U.S. And Afghanistan Reach Long-Awaited Agreement

The Associated Press says: The pact is key to the U.S. exit strategy in Afghanistan because it provides guidelines for any American forces who remain after the withdrawal deadline and for financial help to the impoverished country and its security forces.
For the Afghan government, it is a way to show its people that their U.S. allies are not just walking away.
The draft of the agreement will now be given to Afghanistan's president Hamid Karzai and the Afghan Parliament, as well as to President Barack Obama and the White House, for approval.

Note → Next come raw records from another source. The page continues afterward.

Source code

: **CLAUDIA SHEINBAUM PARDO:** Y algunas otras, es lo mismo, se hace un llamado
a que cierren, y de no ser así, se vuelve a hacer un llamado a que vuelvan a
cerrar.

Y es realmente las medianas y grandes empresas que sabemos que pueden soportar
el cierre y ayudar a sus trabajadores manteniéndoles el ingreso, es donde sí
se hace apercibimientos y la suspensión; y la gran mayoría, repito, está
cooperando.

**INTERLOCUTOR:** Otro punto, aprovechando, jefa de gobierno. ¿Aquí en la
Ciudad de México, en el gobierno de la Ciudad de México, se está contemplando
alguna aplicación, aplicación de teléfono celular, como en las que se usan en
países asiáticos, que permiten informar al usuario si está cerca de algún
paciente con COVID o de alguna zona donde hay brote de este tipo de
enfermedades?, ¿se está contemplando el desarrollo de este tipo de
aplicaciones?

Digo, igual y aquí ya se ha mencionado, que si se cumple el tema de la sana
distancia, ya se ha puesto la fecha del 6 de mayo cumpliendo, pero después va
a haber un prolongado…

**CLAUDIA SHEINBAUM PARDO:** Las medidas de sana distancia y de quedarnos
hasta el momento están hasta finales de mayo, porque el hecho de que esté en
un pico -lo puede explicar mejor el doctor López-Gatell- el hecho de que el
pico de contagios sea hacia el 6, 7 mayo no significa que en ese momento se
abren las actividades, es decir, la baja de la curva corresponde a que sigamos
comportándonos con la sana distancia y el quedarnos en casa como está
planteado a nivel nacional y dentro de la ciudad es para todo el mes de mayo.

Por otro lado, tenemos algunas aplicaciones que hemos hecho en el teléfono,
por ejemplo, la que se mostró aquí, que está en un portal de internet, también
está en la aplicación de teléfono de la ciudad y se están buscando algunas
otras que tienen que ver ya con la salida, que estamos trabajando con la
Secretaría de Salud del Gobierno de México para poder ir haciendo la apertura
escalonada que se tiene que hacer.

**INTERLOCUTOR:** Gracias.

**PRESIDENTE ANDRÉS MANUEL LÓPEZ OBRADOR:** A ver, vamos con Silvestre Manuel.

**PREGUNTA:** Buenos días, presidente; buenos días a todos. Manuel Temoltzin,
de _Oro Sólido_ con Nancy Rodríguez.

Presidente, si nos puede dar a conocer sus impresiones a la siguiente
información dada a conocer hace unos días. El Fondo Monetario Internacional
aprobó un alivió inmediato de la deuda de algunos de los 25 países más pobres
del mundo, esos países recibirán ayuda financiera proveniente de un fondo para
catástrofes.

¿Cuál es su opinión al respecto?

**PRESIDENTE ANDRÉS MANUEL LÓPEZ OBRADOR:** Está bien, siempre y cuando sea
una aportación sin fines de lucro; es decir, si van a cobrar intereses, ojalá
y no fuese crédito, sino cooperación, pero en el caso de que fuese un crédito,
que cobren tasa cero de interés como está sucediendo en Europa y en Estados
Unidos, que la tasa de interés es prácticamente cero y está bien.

The New York Times says: The talks to reach the deal were intense, and at times talks broke down when they became a stage for the geopolitics of the region around Afghanistan, where two powerful neighbors, Iran and Pakistan, are opposed to long-term American ties. But many Afghans, including some who are ambivalent about the American presence, believe that the country’s survival is tied to having such an agreement with Washington. They believe it will make clear to the Taliban and to regional powers that the Americans will not abandon Afghanistan now, as Washington did in the 1990s after the Soviets were pushed out.
Insurgents linked to the Taliban and al-Qaida continue to be a threat 10 years into the war, and Afghan-U.S. relations have been strained this year after incidents of American soldiers urinating on corpses, going on killing sprees, burning Qurans, and posing with dismembered bodies.
Neither side would gives specific details about the agreement.